Data in this exercise —
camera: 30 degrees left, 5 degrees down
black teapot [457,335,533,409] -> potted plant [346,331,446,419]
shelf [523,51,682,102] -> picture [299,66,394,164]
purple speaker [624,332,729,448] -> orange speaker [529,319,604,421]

==

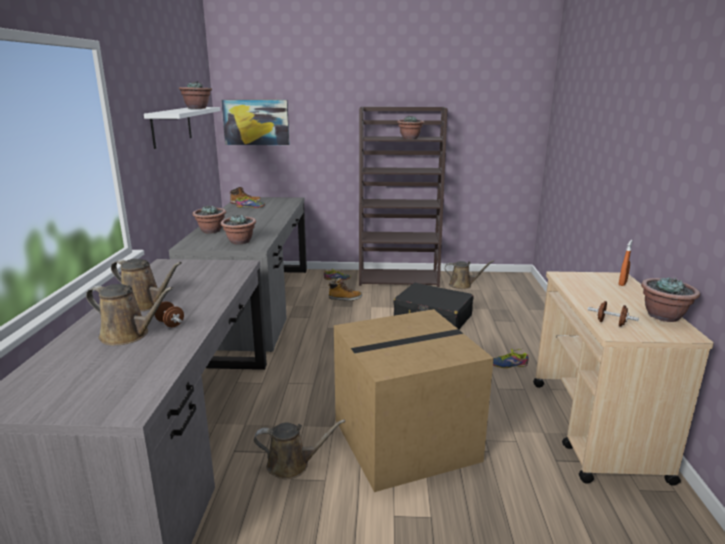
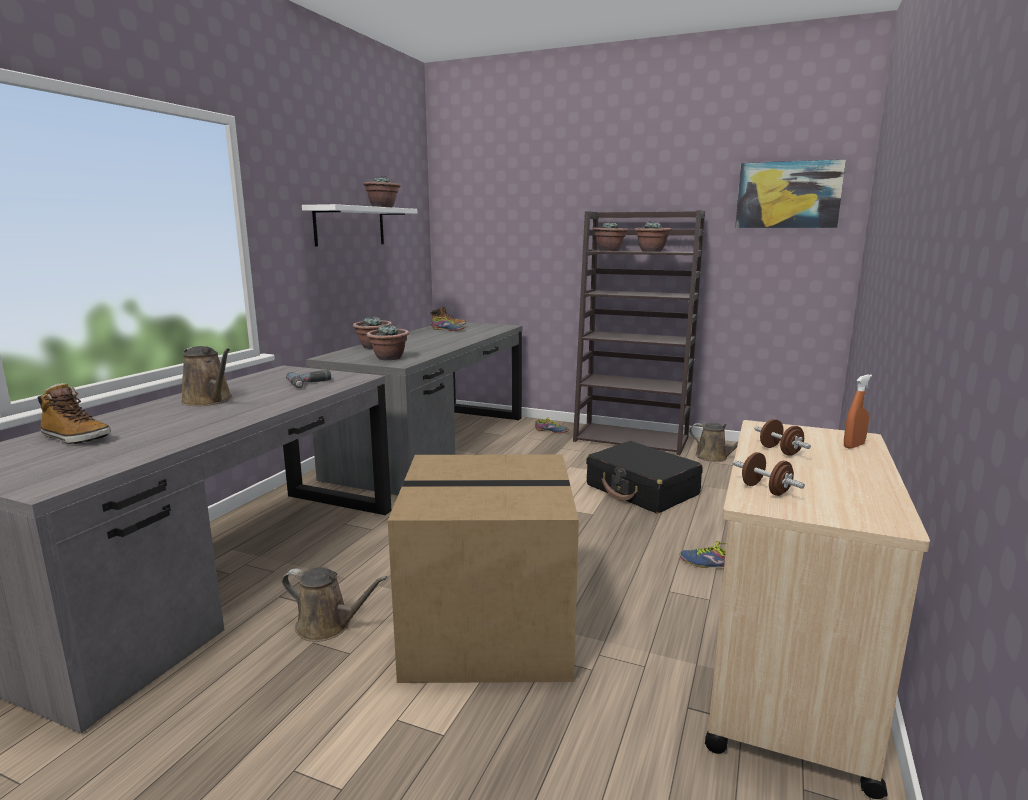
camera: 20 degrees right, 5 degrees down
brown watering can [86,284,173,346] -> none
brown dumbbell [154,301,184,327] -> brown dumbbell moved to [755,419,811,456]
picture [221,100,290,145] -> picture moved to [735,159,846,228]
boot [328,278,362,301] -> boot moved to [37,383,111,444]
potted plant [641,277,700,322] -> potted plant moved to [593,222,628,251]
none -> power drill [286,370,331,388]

==

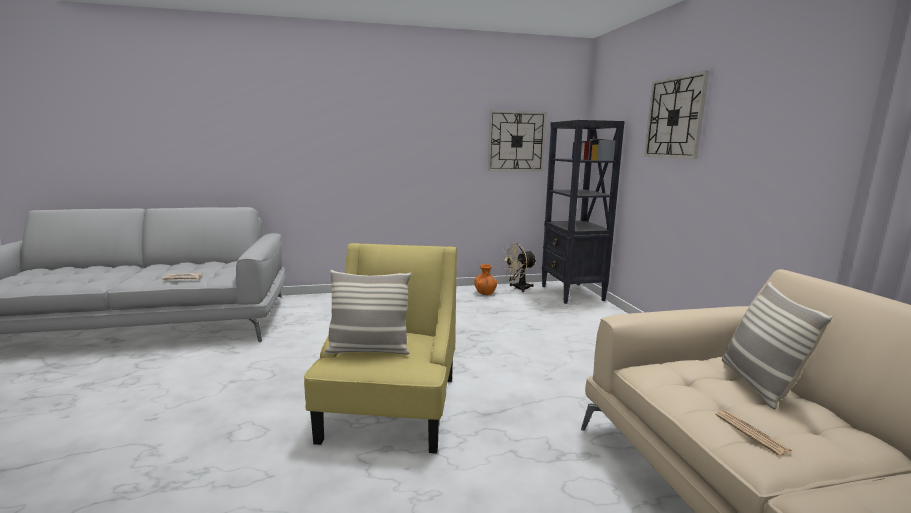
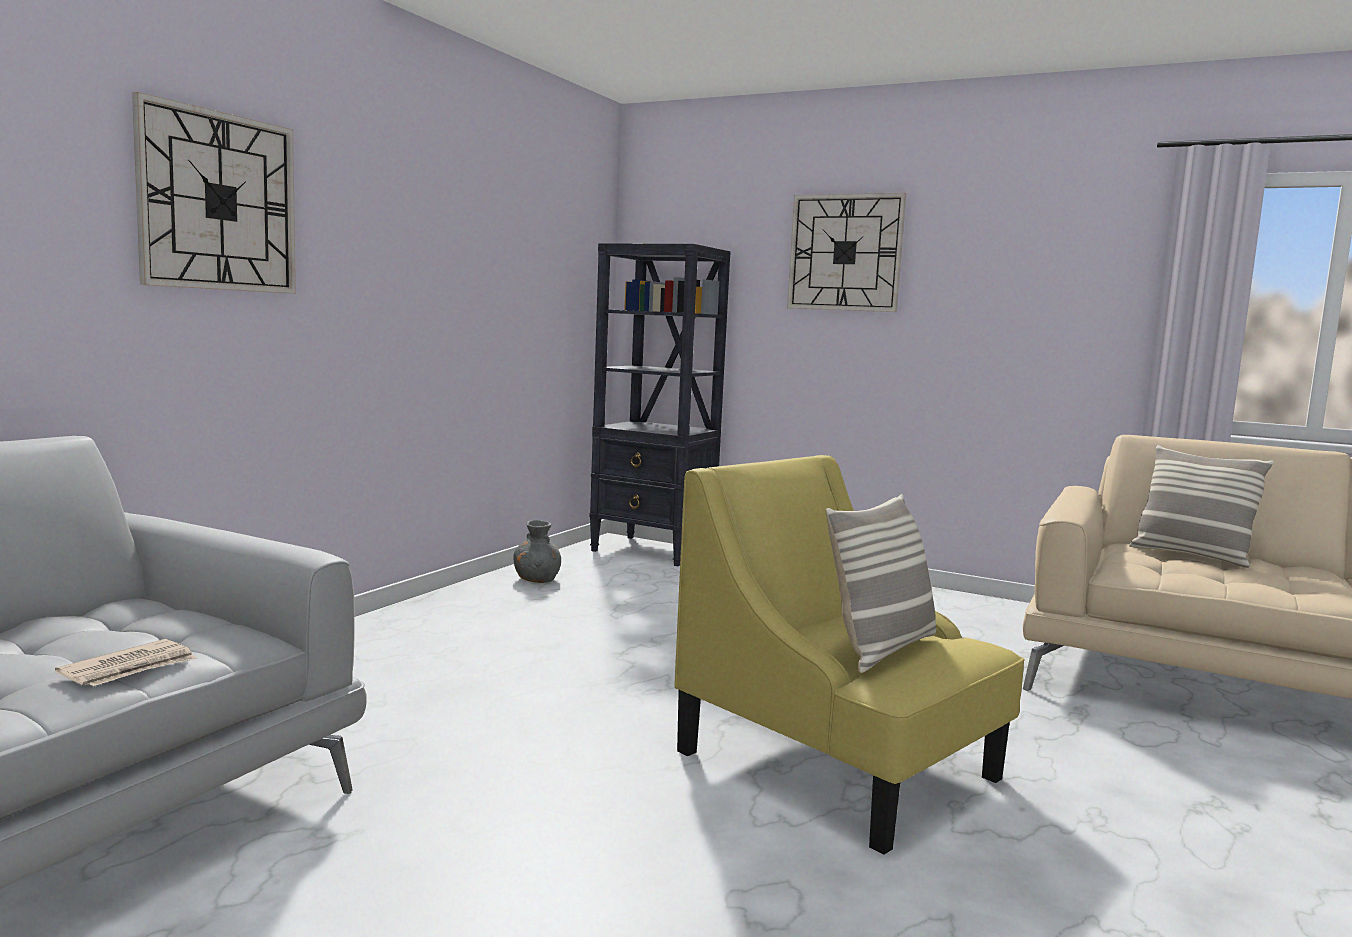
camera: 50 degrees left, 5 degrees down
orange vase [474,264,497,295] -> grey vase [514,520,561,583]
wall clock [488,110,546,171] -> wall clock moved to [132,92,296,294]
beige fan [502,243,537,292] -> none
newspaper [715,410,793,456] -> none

Task directions —
What this exercise asks for is every line of the data above with the word "picture".

Solution for this task —
shelf [523,51,682,102] -> picture [299,66,394,164]
picture [221,100,290,145] -> picture moved to [735,159,846,228]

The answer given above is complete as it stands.